══ Record set ══

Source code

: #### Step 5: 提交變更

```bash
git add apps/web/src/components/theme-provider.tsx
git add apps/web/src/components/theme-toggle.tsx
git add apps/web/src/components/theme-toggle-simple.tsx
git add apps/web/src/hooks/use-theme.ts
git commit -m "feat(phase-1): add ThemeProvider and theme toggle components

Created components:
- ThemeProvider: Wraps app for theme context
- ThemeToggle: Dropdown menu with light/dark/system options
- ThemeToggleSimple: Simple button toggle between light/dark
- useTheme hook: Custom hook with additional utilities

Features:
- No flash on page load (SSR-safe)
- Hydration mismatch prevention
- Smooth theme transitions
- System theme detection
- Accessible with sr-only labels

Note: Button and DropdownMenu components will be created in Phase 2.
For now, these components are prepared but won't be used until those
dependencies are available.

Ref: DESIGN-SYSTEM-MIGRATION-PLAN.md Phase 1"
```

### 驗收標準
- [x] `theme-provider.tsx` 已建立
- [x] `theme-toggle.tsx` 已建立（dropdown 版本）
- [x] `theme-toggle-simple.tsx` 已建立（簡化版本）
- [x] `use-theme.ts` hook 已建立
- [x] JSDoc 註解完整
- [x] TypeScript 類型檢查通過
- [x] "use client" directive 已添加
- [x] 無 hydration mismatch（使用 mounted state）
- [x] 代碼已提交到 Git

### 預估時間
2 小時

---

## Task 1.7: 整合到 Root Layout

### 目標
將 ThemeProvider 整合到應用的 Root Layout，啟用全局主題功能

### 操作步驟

═══
══ Record set ══

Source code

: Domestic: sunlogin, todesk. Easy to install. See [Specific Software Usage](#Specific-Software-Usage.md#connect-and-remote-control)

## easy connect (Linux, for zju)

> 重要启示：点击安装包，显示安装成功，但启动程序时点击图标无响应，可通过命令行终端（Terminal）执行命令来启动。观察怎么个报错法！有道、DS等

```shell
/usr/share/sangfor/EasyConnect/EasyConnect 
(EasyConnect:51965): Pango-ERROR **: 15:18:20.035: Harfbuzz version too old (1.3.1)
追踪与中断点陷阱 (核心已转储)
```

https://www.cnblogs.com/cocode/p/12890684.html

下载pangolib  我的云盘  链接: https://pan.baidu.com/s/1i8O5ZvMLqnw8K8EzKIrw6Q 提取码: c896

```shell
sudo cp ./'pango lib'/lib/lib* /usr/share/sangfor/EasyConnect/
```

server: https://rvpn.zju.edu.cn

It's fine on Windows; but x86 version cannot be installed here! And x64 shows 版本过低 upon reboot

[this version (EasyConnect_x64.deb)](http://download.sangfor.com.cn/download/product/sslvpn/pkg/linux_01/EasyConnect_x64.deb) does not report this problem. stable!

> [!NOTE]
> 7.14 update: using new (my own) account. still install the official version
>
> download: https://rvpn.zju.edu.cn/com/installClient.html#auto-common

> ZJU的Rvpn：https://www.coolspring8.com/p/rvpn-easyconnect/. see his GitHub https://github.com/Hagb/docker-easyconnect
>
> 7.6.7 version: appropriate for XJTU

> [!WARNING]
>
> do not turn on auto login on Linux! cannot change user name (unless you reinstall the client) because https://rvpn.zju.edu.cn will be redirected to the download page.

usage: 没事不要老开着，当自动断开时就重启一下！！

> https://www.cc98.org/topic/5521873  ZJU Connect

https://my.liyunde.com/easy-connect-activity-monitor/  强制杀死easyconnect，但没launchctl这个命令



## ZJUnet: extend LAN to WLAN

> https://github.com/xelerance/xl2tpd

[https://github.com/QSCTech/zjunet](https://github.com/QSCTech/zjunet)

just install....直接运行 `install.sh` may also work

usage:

═══
══ Record set ══

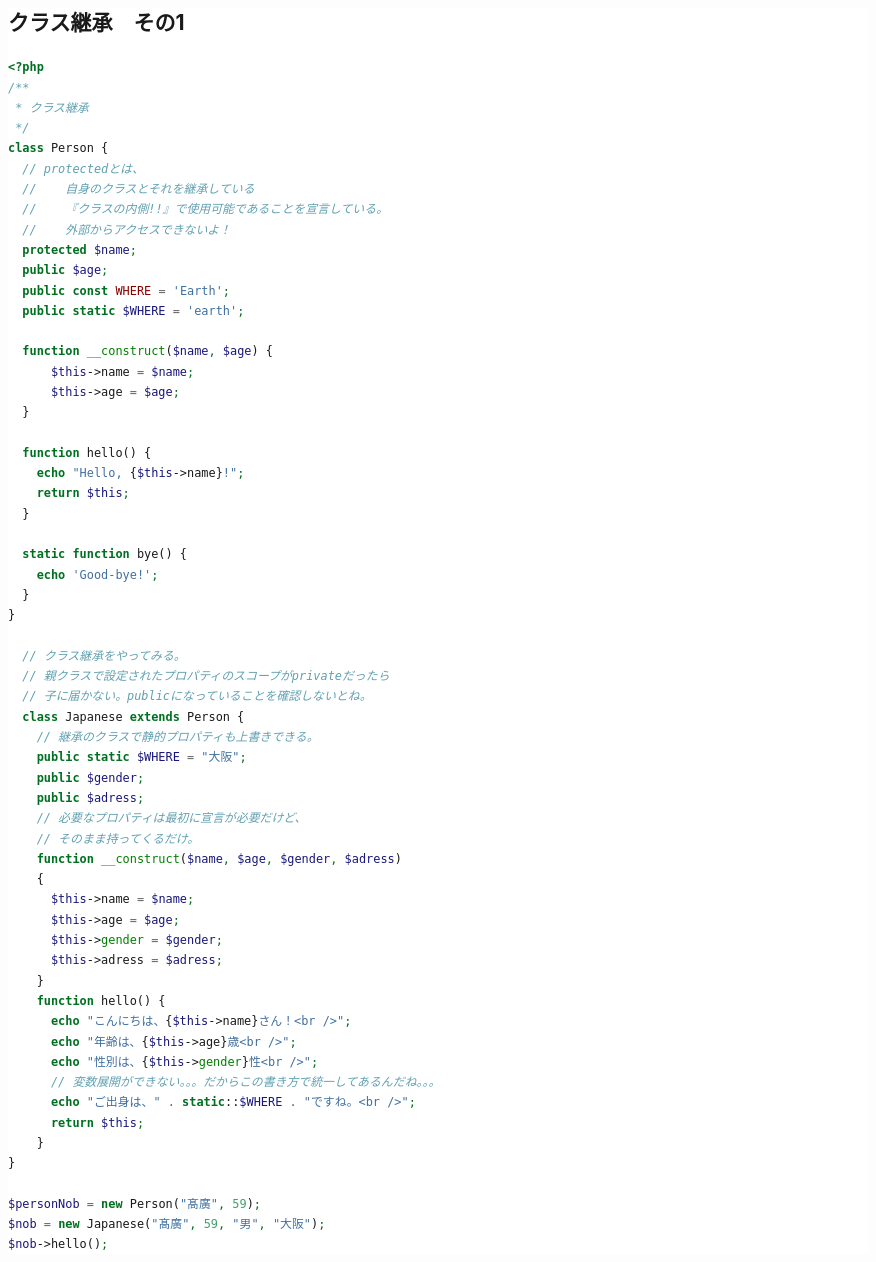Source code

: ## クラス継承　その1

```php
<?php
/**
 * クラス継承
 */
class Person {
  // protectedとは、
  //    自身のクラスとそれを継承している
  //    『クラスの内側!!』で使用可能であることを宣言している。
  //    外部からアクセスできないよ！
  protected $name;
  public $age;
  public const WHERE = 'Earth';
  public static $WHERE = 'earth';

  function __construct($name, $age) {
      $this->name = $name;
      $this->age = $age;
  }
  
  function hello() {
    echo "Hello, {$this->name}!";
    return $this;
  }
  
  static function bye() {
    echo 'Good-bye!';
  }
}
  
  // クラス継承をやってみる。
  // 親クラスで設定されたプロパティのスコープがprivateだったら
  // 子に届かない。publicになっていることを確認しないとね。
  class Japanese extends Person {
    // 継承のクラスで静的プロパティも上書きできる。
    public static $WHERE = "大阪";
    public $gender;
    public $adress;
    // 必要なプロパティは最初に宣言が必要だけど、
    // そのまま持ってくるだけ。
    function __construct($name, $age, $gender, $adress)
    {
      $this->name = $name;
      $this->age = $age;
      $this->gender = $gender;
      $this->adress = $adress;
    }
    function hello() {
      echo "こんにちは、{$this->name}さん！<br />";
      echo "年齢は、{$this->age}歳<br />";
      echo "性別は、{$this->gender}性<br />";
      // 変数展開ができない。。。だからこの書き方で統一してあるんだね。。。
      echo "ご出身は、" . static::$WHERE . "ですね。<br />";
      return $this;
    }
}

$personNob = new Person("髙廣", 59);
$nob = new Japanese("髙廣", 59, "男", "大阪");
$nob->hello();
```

═══

Copy every line of the entries in which "https" can be found.

*Solution:*
https://www.cnblogs.com/cocode/p/12890684.html
下载pangolib  我的云盘  链接: https://pan.baidu.com/s/1i8O5ZvMLqnw8K8EzKIrw6Q 提取码: c896
server: https://rvpn.zju.edu.cn
> download: https://rvpn.zju.edu.cn/com/installClient.html#auto-common
> ZJU的Rvpn：https://www.coolspring8.com/p/rvpn-easyconnect/. see his GitHub https://github.com/Hagb/docker-easyconnect
> do not turn on auto login on Linux! cannot change user name (unless you reinstall the client) because https://rvpn.zju.edu.cn will be redirected to the download page.
> https://www.cc98.org/topic/5521873  ZJU Connect
https://my.liyunde.com/easy-connect-activity-monitor/  强制杀死easyconnect，但没launchctl这个命令
> https://github.com/xelerance/xl2tpd
[https://github.com/QSCTech/zjunet](https://github.com/QSCTech/zjunet)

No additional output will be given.